With the formwork made and the rebar laid, the 3rd-Years are ready to pour concrete.
The Halloween Reviews week is here! This week for the big review, the 3rd-years presented their 20K design and research for 20K Ophelia’s Home. Much of the busy week was spent in preparation for the Thursday review and their group costume, the “Last Supper.”
The 3rd-years finished their final quilting blocks in the elective class just in time to be hung and presented alongside their initial renderings. Aaron Head (local artist) returned to lead a sticking workshop on Wednesday as the students begin the process of actually “quilting” the quilt top, batting, and bottom together. Those couple hours of stitching were so peaceful, a pleasant break from studio work.

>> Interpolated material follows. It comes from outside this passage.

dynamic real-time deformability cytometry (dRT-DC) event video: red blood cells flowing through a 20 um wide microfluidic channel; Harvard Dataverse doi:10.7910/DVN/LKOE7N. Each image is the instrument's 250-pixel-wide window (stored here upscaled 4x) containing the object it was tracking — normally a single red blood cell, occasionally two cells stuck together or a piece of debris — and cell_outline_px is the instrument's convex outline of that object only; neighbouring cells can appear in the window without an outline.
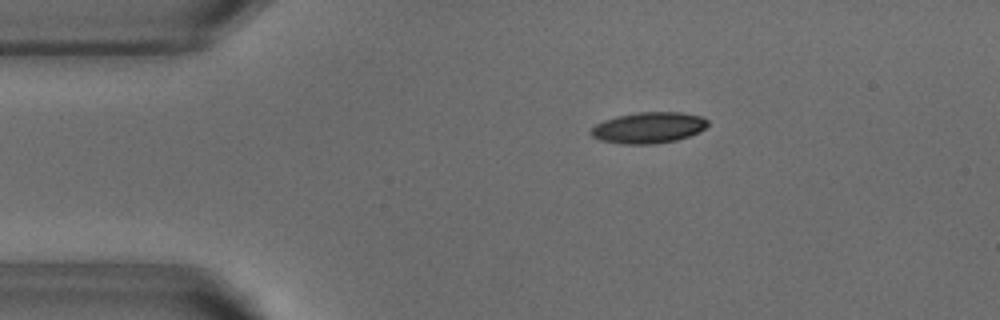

As Halloween grew closer, the students rapidly worked to finalize plan details, construction documents, and presentation flow.
On that hallowed day, guest reviewers Marlon Blackwell, Mike Newman, and Katrina Van Valkenburgh, alongside Rural Studio faculty, probed the students about the decisions they made behind their work, gave insightful critiques, and encouraged the 3rd-years in their research to improve the design of 20K Ophelia’s Home. Overall the review was a success!
And the students did enjoy itself all the while! The reviews of the 5th-year and master’s students were extremely interesting and engaging (not typically a word used to describe review days) and it was great to see what the rest of Red Barn was up to. Tuesday was the annual community Pumpkin Carve with the Halloween celebrations and costume contest on Thursday. The disciples definitely enjoyed themselves.